Taking notice of Güzel's passion at international competitions, the Istanbul-based club Galatasaray Sailing transferred her from Bodrum in 2013.

In 2013, Güzel was silver medalist at the 46th Balkan Sailing Championship held in Ohrid, North Macedonia. She placed second at the Athens Eurolymp Week in March 2014. In July, Güzel ranked ninth at the Laser Standard & Radial – European Youth Championship in Nago–Torbole, Italy and in August ranked sixth at the Laser Radial & Standard – U21 World Championship in Douarnenez, France. Güzel won a gold medal in the Laser Radial class at the 47th Balkan Sailing Championship in Constanța, Romania, in September 2014 and in December placed seventh at the ISAF Sailing World Cup Melbourne in Australia. In September 2016, Güzel won a gold medal at the 49th Balkan and Open Sailing Championship in Greece. At the 2017 Laser Radial World Championships, she placed 37th. Güzel ranked eighth at the 2018 Mediterranean Games in Tarragona, Spain.

Despite being unsuccessful at the 2018 Sailing World Championships, Güzel finished in 10th place at the 2019 Women's Laser Radial World Championship held in Sakaiminato, Japan, qualifying her to compete at the 2020 Summer Olympics. She took the bronze medal in the Laser Radial class at the Coaches-Pre-WM-Regatta competition held in Melbourne, Australia. At the 2020 Women's Laser Radial World Championship in Melbourne, Güzel placed 29th.

The Turk-Nippon Insurance Company announced that it will sponsor Güzel for the 2020 Summer Olympics.

At the 2024 Women's ILCA 6 World Championship in Mar del Plata, Argentina, she competed in the Golden Group, and ranked 39th collecting 289 points.
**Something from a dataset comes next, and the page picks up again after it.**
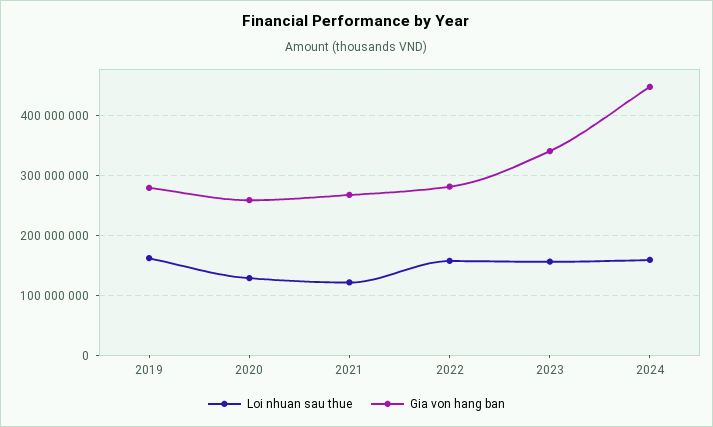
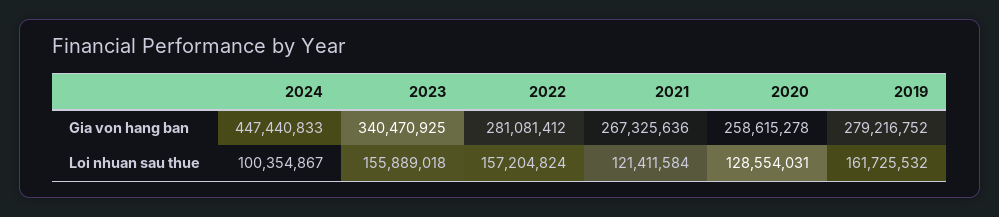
Loi nhuan sau thue, 2024: 160000000 -> 100354867

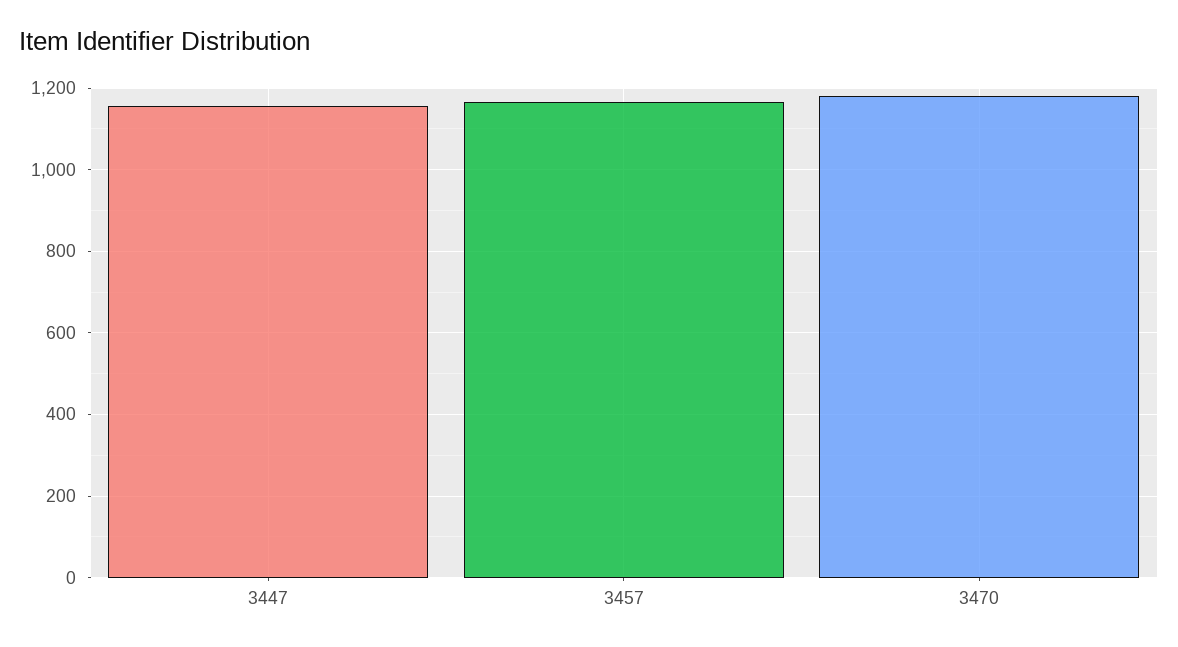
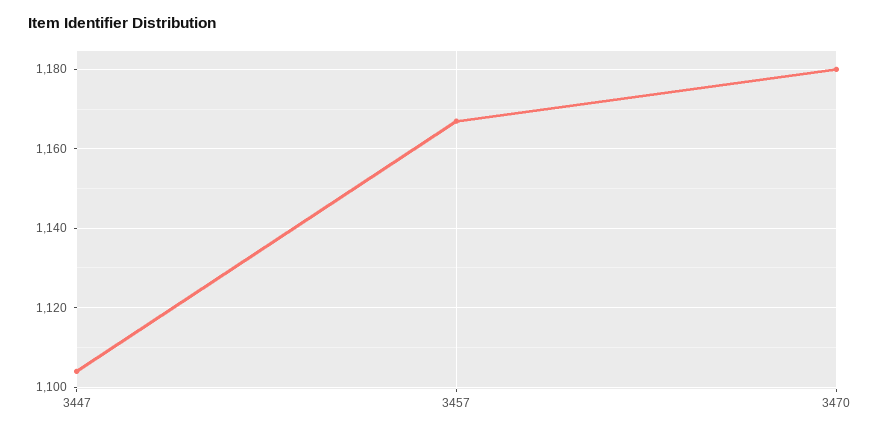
3447: 1160 -> 1105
That result was sufficient to secure the first spot for Turkey in the sailing sport at the 2024 Summer Olympics.

== Personal life ==
Güzel was born on 23 February 1995 in Pendik, Istanbul, and grew up in Bodrum. She is a student of sports administration at Marmara University. Her mother, Alev Özdinçer, is a financial adviser and sailing referee.